Please return the listing exactly as written, but without its pictures.

*** Opening Information shown ***

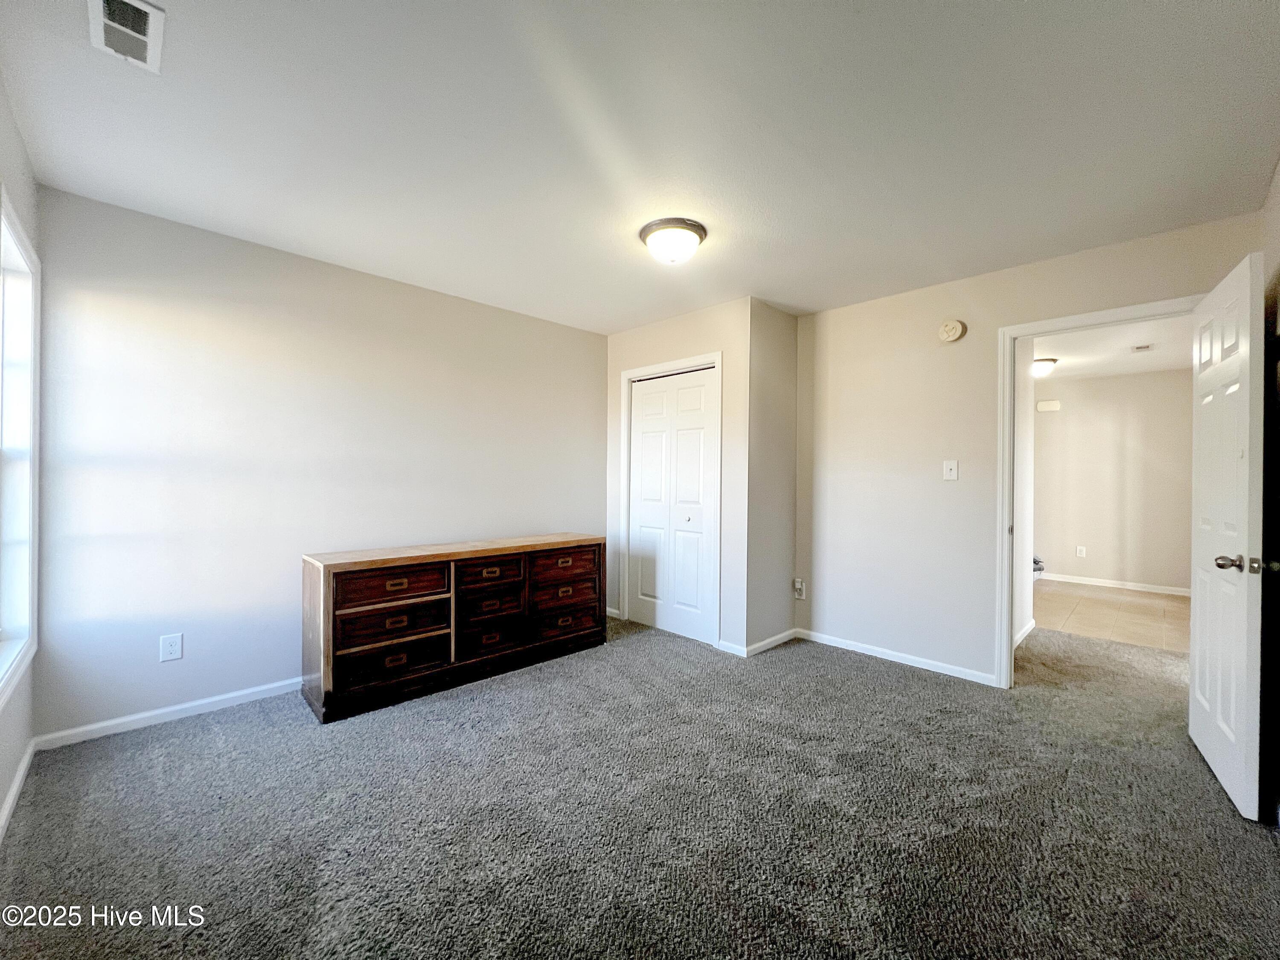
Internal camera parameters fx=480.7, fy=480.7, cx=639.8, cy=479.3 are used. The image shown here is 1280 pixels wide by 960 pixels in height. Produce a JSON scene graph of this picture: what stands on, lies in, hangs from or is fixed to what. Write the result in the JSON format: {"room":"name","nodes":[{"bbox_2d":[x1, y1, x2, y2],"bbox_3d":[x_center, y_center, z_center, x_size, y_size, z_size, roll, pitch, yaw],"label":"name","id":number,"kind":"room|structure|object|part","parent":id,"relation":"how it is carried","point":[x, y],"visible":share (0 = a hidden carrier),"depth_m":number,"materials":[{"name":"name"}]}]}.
{"room":"bedroom","nodes":[
{"label":"bedroom","id":0,"kind":"room"},
{"bbox_2d":[0,69,42,842],"bbox_3d":[-1.354,-0.038,0.714,0.134,2.478,3.747,0,0,-45],"label":"left wall","id":1,"kind":"structure","parent":0,"point":[1,792],"depth_m":1.81,"materials":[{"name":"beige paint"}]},
{"bbox_2d":[0,737,36,842],"bbox_3d":[-1.368,1.154,0.829,0.014,0.077,3.642,0,0,-45],"label":"baseboard","id":2,"kind":"structure","parent":1,"relation":"attached to","point":[17,784],"depth_m":1.78,"materials":[{"name":"white paint"}]},
{"bbox_2d":[0,188,41,704],"bbox_3d":[-2.207,-0.096,1.587,0.160,1.709,1.176,0,0,-45],"label":"window","id":3,"kind":"structure","parent":1,"relation":"in","point":[22,248],"depth_m":1.94,"materials":[{"name":"white"}]},
{"bbox_2d":[30,185,607,741],"bbox_3d":[-1.427,-0.033,3.253,3.521,2.447,0.125,0,0,-45],"label":"back wall","id":4,"kind":"structure","parent":0,"point":[128,310],"depth_m":2.55,"materials":[{"name":"paint"}]},
{"bbox_2d":[36,677,300,749],"bbox_3d":[-1.692,1.152,2.981,2.630,0.071,0.014,0,0,-45],"label":"baseboard","id":5,"kind":"structure","parent":4,"relation":"attached to","point":[186,705],"depth_m":2.33,"materials":[{"name":"white paint"}]},
{"bbox_2d":[159,632,183,662],"bbox_3d":[-2.299,0.824,2.356,0.074,0.121,0.008,0,0,-45],"label":"wall socket","id":6,"kind":"object","parent":4,"relation":"attached to","point":[173,646],"visible":0.98,"depth_m":2.35,"materials":[{"name":"white plastic"}]},
{"bbox_2d":[0,607,1279,959],"bbox_3d":[0.619,1.272,2.281,5.366,0.102,4.933,0,0,-45],"label":"carpet floor","id":7,"kind":"structure","parent":0,"point":[192,740],"depth_m":1.72,"materials":[{"name":"grey carpet"}]},
{"bbox_2d":[300,533,607,723],"bbox_3d":[-1.054,0.804,3.077,1.783,0.777,0.473,0,0,-45],"label":"dresser","id":8,"kind":"object","parent":7,"relation":"on","point":[324,579],"visible":0.99,"depth_m":2.72,"materials":[{"name":"brown wood"}]},
{"bbox_3d":[-1.307,0.568,2.569,0.524,0.160,0.058,0,0,-45],"label":"drawer","id":9,"kind":"part","parent":8,"relation":"part of","materials":[{"name":"brown wood"}]},
{"bbox_3d":[-1.309,0.969,2.578,0.519,0.172,0.084,0,0,-45],"label":"drawer","id":10,"kind":"part","parent":8,"relation":"part of","materials":[{"name":"brown wood"}]},
{"bbox_3d":[-1.316,0.780,2.590,0.515,0.172,0.102,0,0,-45],"label":"drawer","id":11,"kind":"part","parent":8,"relation":"part of","materials":[{"name":"brown wood"}]},
{"bbox_3d":[-0.921,0.577,2.945,0.410,0.161,0.066,0,0,-45],"label":"drawer","id":12,"kind":"part","parent":8,"relation":"part of","materials":[{"name":"brown wood"}]},
{"bbox_3d":[-0.919,0.772,2.956,0.376,0.164,0.079,0,0,-45],"label":"drawer","id":13,"kind":"part","parent":8,"relation":"part of","materials":[{"name":"brown wood"}]},
{"bbox_3d":[-0.905,0.952,2.945,0.417,0.180,0.068,0,0,-45],"label":"drawer","id":14,"kind":"part","parent":8,"relation":"part of","materials":[{"name":"brown wood"}]},
{"bbox_3d":[-0.523,0.591,3.281,0.477,0.165,0.048,0,0,-45],"label":"drawer","id":15,"kind":"part","parent":8,"relation":"part of","materials":[{"name":"brown wood"}]},
{"bbox_3d":[-0.511,0.769,3.265,0.500,0.154,0.070,0,0,-45],"label":"drawer","id":16,"kind":"part","parent":8,"relation":"part of","materials":[{"name":"brown wood"}]},
{"bbox_3d":[-0.521,0.956,3.274,0.501,0.176,0.066,0,0,-45],"label":"drawer","id":17,"kind":"part","parent":8,"relation":"part of","materials":[{"name":"brown wood"}]},
{"bbox_2d":[0,0,1279,331],"bbox_3d":[0.121,-1.290,2.059,4.133,0.109,4.269,0,0,-45],"label":"ceiling","id":18,"kind":"structure","parent":0,"point":[788,297],"depth_m":1.71,"materials":[{"name":"white paint"}]},
{"bbox_2d":[88,0,165,72],"bbox_3d":[-1.415,-1.241,1.317,0.142,0.016,0.293,0,0,-45],"label":"ceiling vent","id":19,"kind":"object","parent":18,"relation":"attached to","point":[146,9],"visible":0.99,"depth_m":1.33,"materials":[{"name":"white metal"}]},
{"bbox_2d":[638,217,706,264],"bbox_3d":[0.166,-1.170,2.445,0.328,0.152,0.327,0,0,-45],"label":"ceiling light","id":20,"kind":"object","parent":18,"relation":"attached to","point":[695,229],"visible":0.98,"depth_m":2.36,"materials":[{"name":"white glass"}]},
{"bbox_2d":[605,298,753,657],"bbox_3d":[0.221,-0.019,3.798,0.122,2.456,1.379,0,0,-45],"label":"closet wall","id":21,"kind":"structure","parent":0,"point":[700,315],"depth_m":3.39,"materials":[{"name":"beige paint"}]},
{"bbox_2d":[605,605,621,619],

*** Closing Information shown ***

Completed task:
Internal camera parameters fx=480.7, fy=480.7, cx=639.8, cy=479.3 are used. The image shown here is 1280 pixels wide by 960 pixels in height. Produce a JSON scene graph of this picture: what stands on, lies in, hangs from or is fixed to what. Write the result in the JSON format: {"room":"name","nodes":[{"bbox_2d":[x1, y1, x2, y2],"bbox_3d":[x_center, y_center, z_center, x_size, y_size, z_size, roll, pitch, yaw],"label":"name","id":number,"kind":"room|structure|object|part","parent":id,"relation":"how it is carried","point":[x, y],"visible":share (0 = a hidden carrier),"depth_m":number,"materials":[{"name":"name"}]}]}.
{"room":"bedroom","nodes":[
{"label":"bedroom","id":0,"kind":"room"},
{"bbox_2d":[0,69,42,842],"bbox_3d":[-1.354,-0.038,0.714,0.134,2.478,3.747,0,0,-45],"label":"left wall","id":1,"kind":"structure","parent":0,"point":[1,792],"depth_m":1.81,"materials":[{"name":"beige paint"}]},
{"bbox_2d":[0,737,36,842],"bbox_3d":[-1.368,1.154,0.829,0.014,0.077,3.642,0,0,-45],"label":"baseboard","id":2,"kind":"structure","parent":1,"relation":"attached to","point":[17,784],"depth_m":1.78,"materials":[{"name":"white paint"}]},
{"bbox_2d":[0,188,41,704],"bbox_3d":[-2.207,-0.096,1.587,0.160,1.709,1.176,0,0,-45],"label":"window","id":3,"kind":"structure","parent":1,"relation":"in","point":[22,248],"depth_m":1.94,"materials":[{"name":"white"}]},
{"bbox_2d":[30,185,607,741],"bbox_3d":[-1.427,-0.033,3.253,3.521,2.447,0.125,0,0,-45],"label":"back wall","id":4,"kind":"structure","parent":0,"point":[128,310],"depth_m":2.55,"materials":[{"name":"paint"}]},
{"bbox_2d":[36,677,300,749],"bbox_3d":[-1.692,1.152,2.981,2.630,0.071,0.014,0,0,-45],"label":"baseboard","id":5,"kind":"structure","parent":4,"relation":"attached to","point":[186,705],"depth_m":2.33,"materials":[{"name":"white paint"}]},
{"bbox_2d":[159,632,183,662],"bbox_3d":[-2.299,0.824,2.356,0.074,0.121,0.008,0,0,-45],"label":"wall socket","id":6,"kind":"object","parent":4,"relation":"attached to","point":[173,646],"visible":0.98,"depth_m":2.35,"materials":[{"name":"white plastic"}]},
{"bbox_2d":[0,607,1279,959],"bbox_3d":[0.619,1.272,2.281,5.366,0.102,4.933,0,0,-45],"label":"carpet floor","id":7,"kind":"structure","parent":0,"point":[192,740],"depth_m":1.72,"materials":[{"name":"grey carpet"}]},
{"bbox_2d":[300,533,607,723],"bbox_3d":[-1.054,0.804,3.077,1.783,0.777,0.473,0,0,-45],"label":"dresser","id":8,"kind":"object","parent":7,"relation":"on","point":[324,579],"visible":0.99,"depth_m":2.72,"materials":[{"name":"brown wood"}]},
{"bbox_3d":[-1.307,0.568,2.569,0.524,0.160,0.058,0,0,-45],"label":"drawer","id":9,"kind":"part","parent":8,"relation":"part of","materials":[{"name":"brown wood"}]},
{"bbox_3d":[-1.309,0.969,2.578,0.519,0.172,0.084,0,0,-45],"label":"drawer","id":10,"kind":"part","parent":8,"relation":"part of","materials":[{"name":"brown wood"}]},
{"bbox_3d":[-1.316,0.780,2.590,0.515,0.172,0.102,0,0,-45],"label":"drawer","id":11,"kind":"part","parent":8,"relation":"part of","materials":[{"name":"brown wood"}]},
{"bbox_3d":[-0.921,0.577,2.945,0.410,0.161,0.066,0,0,-45],"label":"drawer","id":12,"kind":"part","parent":8,"relation":"part of","materials":[{"name":"brown wood"}]},
{"bbox_3d":[-0.919,0.772,2.956,0.376,0.164,0.079,0,0,-45],"label":"drawer","id":13,"kind":"part","parent":8,"relation":"part of","materials":[{"name":"brown wood"}]},
{"bbox_3d":[-0.905,0.952,2.945,0.417,0.180,0.068,0,0,-45],"label":"drawer","id":14,"kind":"part","parent":8,"relation":"part of","materials":[{"name":"brown wood"}]},
{"bbox_3d":[-0.523,0.591,3.281,0.477,0.165,0.048,0,0,-45],"label":"drawer","id":15,"kind":"part","parent":8,"relation":"part of","materials":[{"name":"brown wood"}]},
{"bbox_3d":[-0.511,0.769,3.265,0.500,0.154,0.070,0,0,-45],"label":"drawer","id":16,"kind":"part","parent":8,"relation":"part of","materials":[{"name":"brown wood"}]},
{"bbox_3d":[-0.521,0.956,3.274,0.501,0.176,0.066,0,0,-45],"label":"drawer","id":17,"kind":"part","parent":8,"relation":"part of","materials":[{"name":"brown wood"}]},
{"bbox_2d":[0,0,1279,331],"bbox_3d":[0.121,-1.290,2.059,4.133,0.109,4.269,0,0,-45],"label":"ceiling","id":18,"kind":"structure","parent":0,"point":[788,297],"depth_m":1.71,"materials":[{"name":"white paint"}]},
{"bbox_2d":[88,0,165,72],"bbox_3d":[-1.415,-1.241,1.317,0.142,0.016,0.293,0,0,-45],"label":"ceiling vent","id":19,"kind":"object","parent":18,"relation":"attached to","point":[146,9],"visible":0.99,"depth_m":1.33,"materials":[{"name":"white metal"}]},
{"bbox_2d":[638,217,706,264],"bbox_3d":[0.166,-1.170,2.445,0.328,0.152,0.327,0,0,-45],"label":"ceiling light","id":20,"kind":"object","parent":18,"relation":"attached to","point":[695,229],"visible":0.98,"depth_m":2.36,"materials":[{"name":"white glass"}]},
{"bbox_2d":[605,298,753,657],"bbox_3d":[0.221,-0.019,3.798,0.122,2.456,1.379,0,0,-45],"label":"closet wall","id":21,"kind":"structure","parent":0,"point":[700,315],"depth_m":3.39,"materials":[{"name":"beige paint"}]},
{"bbox_2d":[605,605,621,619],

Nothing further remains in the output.